Parts are 2D OpenSCAD modules defined in parts.scad. Each part is centered at its own origin. To add a new part:
- Measure all relevant dimensions with calipers.
- Add a module to
parts.scadusingrnd_rect_ctr(w, h, r)for rectangular cavities andcircle(d=...)for holes. - Add it to the layout in
grout.scadwithtranslate([0, bridge_y + offset]) your_part()to position it relative to the bridge.
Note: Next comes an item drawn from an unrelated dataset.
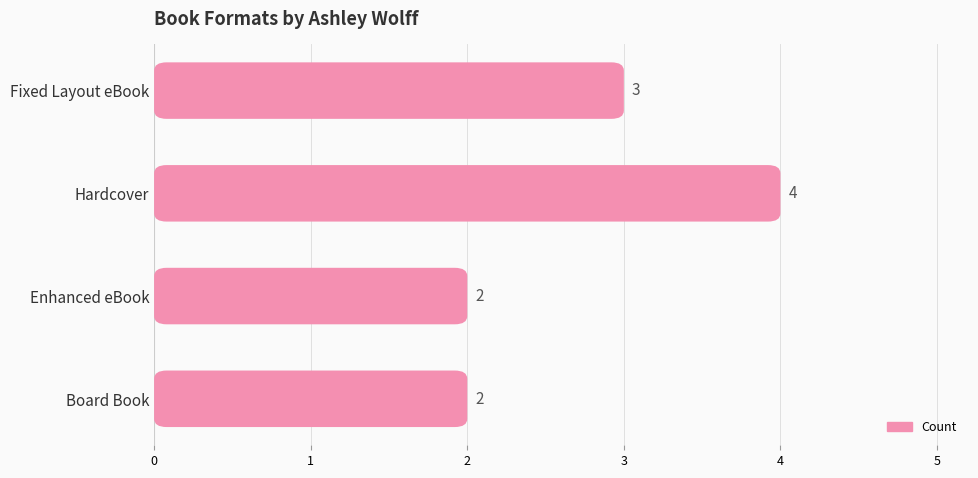

What is the ratio of the value at Fixed Layout eBook to the value at Hardcover?

0.8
Example — adding a P-90 pickup:
module pickup_p90() {
w = 82;
h = 42;
router_d = 6;
screw_d = locating_hole_dia;
screw_w = 95;
screw_h = 42;
rnd_rect_ctr(w, h, router_d);
translate([-screw_w/2, screw_h/2]) circle(d=screw_d);
translate([ screw_w/2, screw_h/2]) circle(d=screw_d);
translate([ screw_w/2, -screw_h/2]) circle(d=screw_d);
translate([-screw_w/2, -screw_h/2]) circle(d=screw_d);
}After running symlink-install.sh, any OpenSCAD file on your system can import grout:
use <grout/grout.scad>
jazz_layout(
scale_len = 647.7,
joint_fret = 16,
fret_offset = 31.0,
neck_pickup_dist = 155,
bridge_pickup_dist = 65,
pocket_depth = 76,
slug = false
);| File | Purpose |
|---|---|
example.scad |
Top-level driver — set your measurements here |
grout.scad |
Layout modules and the fret_to_bridge function |
parts.scad |
Individual hardware part modules |
primitives.scad |
Low-level geometry (rnd_trap, rnd_rect_ctr) |
strat-body-outline.svg |
Included Stratocaster body outline |
generate.sh |
Builds both DXF outputs in one command |
symlink-install.sh |
Installs grout as an OpenSCAD library |
All hardware modules have a mark parameter (default true). When mark = true, screw and mounting holes are rendered at 3mm diameter — sized for a standard transfer punch. Drill through your template into the body blank to mark all hole centers before routing.
To render actual-size holes instead (for reference):
neck_strat_plate(mark = false);slug is undefined when opening in the GUI
OpenSCAD requires slug to be passed on the command line. Use Design → Customize in the GUI to set it, or pass -D slug=false when rendering from the command line. The generate.sh script handles this automatically.
Body outline and routing features don't align The SVG origin is not at the heel end of the neck pocket. See "The SVG body outline and coordinate alignment" in the Theory section. Re-export the SVG with the correct origin.
Bridge position looks wrong for my body shape
Adjust joint_fret up or down by 1–2 frets. Each fret step moves the bridge approximately 10–20mm (more at the nut end, less at the bridge end — the fret spacing is not linear). Re-render and check the preview.
Pickup cavities overlap the neck pocket
neck_pickup_dist is too large for the chosen joint_fret. Either reduce neck_pickup_dist or increase joint_fret (deeper neck joint, more room between pocket and bridge).
Dimensions look wrong in the DXF OpenSCAD exports DXF in mm. Confirm that your CAM software or DXF viewer imports in mm, not inches.
SVG doesn't appear in OpenSCAD OpenSCAD requires Plain SVG, not Inkscape SVG. In Inkscape: File → Save a Copy → Plain SVG.